**DATASET CONTENT**
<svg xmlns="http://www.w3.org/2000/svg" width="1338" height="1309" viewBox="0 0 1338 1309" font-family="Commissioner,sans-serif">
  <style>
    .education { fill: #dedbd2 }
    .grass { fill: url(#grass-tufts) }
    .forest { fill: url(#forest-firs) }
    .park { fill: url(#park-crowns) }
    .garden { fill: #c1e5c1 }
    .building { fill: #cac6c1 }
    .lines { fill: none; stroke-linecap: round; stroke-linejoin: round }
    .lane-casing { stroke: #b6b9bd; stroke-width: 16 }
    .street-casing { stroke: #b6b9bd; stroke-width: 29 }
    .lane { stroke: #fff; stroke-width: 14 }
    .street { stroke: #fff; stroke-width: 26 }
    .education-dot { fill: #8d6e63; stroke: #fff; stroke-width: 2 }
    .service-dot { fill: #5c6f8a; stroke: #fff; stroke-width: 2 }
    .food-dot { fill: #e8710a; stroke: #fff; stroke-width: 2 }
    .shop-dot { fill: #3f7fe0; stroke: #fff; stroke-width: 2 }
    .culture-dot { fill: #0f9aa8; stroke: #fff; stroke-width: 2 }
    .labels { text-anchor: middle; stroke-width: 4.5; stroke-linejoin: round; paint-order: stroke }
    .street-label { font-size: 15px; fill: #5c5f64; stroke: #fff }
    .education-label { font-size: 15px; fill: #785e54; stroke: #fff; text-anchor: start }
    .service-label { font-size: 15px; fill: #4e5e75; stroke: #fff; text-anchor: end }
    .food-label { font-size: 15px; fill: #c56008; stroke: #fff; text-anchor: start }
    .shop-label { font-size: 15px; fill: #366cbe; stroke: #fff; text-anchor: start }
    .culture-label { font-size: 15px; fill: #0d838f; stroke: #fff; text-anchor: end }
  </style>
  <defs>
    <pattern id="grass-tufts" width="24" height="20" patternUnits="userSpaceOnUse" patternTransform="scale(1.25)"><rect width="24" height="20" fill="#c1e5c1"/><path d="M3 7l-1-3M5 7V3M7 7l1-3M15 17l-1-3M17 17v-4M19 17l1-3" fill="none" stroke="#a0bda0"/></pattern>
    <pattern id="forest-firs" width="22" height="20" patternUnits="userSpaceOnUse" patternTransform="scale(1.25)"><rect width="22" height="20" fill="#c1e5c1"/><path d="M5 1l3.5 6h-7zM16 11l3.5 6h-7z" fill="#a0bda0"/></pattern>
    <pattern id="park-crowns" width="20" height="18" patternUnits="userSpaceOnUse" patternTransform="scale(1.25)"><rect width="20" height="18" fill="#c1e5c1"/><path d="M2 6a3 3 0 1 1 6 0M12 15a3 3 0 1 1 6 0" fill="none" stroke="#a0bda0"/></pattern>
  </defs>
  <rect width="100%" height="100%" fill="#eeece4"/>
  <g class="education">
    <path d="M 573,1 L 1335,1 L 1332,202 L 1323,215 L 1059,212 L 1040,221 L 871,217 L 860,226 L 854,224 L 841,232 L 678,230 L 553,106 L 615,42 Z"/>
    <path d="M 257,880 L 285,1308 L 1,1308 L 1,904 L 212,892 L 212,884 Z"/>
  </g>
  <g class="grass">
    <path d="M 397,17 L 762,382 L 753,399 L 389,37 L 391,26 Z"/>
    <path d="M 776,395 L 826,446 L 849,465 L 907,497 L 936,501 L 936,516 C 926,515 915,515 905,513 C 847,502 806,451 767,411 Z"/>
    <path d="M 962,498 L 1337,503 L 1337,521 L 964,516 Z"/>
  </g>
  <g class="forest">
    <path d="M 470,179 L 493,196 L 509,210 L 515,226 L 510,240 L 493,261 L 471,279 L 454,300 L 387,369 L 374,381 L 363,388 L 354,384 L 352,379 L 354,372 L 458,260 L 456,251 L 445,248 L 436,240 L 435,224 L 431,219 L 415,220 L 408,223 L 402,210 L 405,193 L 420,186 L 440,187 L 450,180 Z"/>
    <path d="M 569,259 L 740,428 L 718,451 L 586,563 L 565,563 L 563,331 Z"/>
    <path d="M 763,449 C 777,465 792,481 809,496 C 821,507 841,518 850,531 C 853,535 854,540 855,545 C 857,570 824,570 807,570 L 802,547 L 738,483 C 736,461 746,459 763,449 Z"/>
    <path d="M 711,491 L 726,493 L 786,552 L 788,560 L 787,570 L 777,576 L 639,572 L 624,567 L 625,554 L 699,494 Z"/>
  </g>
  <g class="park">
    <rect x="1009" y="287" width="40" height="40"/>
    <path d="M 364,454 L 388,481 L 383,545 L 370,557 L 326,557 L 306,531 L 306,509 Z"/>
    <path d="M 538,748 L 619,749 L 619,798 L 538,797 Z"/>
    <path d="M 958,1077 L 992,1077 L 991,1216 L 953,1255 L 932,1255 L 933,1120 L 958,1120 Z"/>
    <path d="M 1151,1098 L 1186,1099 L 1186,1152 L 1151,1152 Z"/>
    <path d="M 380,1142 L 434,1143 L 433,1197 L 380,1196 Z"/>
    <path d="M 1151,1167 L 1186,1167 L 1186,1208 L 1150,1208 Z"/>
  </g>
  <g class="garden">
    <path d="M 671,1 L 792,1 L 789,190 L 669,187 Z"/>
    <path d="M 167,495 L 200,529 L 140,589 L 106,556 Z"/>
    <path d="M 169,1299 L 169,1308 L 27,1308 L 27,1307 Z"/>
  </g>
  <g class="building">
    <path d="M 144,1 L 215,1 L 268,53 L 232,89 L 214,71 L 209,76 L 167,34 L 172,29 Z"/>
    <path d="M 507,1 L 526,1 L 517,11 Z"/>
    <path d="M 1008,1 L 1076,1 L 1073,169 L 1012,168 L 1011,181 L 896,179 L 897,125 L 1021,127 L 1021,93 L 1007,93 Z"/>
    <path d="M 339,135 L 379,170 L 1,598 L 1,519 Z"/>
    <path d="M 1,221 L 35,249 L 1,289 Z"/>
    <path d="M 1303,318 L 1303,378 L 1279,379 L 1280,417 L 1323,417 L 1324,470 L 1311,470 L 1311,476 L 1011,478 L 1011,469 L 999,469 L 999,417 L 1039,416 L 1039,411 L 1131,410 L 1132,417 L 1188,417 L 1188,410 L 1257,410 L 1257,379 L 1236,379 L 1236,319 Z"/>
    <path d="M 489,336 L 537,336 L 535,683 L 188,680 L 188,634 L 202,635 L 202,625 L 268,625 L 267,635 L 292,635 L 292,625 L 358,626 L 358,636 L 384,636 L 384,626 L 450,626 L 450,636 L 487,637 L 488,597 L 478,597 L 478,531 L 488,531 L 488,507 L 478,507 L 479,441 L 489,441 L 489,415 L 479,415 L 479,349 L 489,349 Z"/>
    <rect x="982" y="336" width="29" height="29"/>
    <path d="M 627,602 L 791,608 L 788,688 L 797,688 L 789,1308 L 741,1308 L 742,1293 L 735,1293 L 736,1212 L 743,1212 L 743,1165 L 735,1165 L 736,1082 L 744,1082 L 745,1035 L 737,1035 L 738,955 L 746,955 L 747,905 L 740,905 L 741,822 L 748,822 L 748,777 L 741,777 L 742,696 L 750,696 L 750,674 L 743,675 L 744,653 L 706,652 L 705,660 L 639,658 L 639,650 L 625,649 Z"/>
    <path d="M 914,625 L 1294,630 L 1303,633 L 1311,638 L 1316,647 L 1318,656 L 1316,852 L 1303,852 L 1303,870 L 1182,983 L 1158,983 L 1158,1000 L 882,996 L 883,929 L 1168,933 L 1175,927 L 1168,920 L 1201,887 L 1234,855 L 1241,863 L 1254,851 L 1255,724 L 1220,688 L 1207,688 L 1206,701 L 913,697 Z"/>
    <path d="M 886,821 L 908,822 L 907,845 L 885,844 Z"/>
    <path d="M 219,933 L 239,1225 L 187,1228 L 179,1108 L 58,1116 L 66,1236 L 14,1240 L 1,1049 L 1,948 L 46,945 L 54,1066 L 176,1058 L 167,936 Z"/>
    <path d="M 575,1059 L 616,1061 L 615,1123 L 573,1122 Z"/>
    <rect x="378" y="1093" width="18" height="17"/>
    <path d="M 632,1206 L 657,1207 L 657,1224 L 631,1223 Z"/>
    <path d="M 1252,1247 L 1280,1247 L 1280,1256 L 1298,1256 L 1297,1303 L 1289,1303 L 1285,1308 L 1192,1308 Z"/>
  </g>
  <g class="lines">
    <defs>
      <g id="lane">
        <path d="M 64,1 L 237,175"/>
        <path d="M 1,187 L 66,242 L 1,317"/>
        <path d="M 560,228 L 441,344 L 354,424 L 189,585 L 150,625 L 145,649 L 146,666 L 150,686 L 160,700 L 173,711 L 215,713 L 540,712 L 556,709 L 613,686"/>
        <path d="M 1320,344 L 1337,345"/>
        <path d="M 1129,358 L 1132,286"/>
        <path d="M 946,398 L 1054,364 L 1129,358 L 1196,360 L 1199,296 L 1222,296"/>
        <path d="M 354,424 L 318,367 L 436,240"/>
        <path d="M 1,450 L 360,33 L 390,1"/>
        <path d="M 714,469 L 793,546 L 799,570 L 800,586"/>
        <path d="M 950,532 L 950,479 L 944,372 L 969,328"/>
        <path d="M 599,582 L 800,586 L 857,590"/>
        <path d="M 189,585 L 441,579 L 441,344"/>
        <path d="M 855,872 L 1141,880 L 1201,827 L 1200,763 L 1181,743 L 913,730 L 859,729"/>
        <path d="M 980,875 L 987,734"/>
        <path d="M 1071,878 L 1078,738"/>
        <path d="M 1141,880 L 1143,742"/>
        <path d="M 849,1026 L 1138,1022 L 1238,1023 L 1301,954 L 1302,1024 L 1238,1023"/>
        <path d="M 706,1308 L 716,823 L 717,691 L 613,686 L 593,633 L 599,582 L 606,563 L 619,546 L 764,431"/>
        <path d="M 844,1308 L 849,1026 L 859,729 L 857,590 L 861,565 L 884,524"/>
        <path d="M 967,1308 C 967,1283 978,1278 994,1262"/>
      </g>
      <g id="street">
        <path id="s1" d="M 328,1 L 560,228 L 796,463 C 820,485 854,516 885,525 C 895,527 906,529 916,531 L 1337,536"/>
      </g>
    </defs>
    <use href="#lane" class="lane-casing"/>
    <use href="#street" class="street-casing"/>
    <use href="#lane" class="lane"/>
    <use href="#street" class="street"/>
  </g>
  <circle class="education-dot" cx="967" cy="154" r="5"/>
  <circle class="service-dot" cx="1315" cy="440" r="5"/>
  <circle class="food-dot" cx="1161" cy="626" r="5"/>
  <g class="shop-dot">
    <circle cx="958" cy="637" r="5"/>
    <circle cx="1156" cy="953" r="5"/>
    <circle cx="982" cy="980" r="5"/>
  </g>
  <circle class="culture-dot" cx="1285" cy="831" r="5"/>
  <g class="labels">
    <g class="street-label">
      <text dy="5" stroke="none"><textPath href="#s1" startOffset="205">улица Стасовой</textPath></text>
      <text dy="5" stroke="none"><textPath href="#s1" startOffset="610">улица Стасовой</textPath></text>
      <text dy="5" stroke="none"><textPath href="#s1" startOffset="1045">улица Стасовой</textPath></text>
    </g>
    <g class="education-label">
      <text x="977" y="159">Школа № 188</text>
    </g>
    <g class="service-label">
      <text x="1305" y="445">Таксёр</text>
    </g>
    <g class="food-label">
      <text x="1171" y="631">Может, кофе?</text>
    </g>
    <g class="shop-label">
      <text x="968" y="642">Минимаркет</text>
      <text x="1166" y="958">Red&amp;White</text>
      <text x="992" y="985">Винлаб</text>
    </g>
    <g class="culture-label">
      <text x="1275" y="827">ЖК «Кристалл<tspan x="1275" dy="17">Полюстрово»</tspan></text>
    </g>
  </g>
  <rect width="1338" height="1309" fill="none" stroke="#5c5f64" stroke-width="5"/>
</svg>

**ASSIGNED TASK**
From the entries above, select each line containing the string "lines".

**SOLUTION TO THIS TASK**
    .lines { fill: none; stroke-linecap: round; stroke-linejoin: round }
  <g class="lines">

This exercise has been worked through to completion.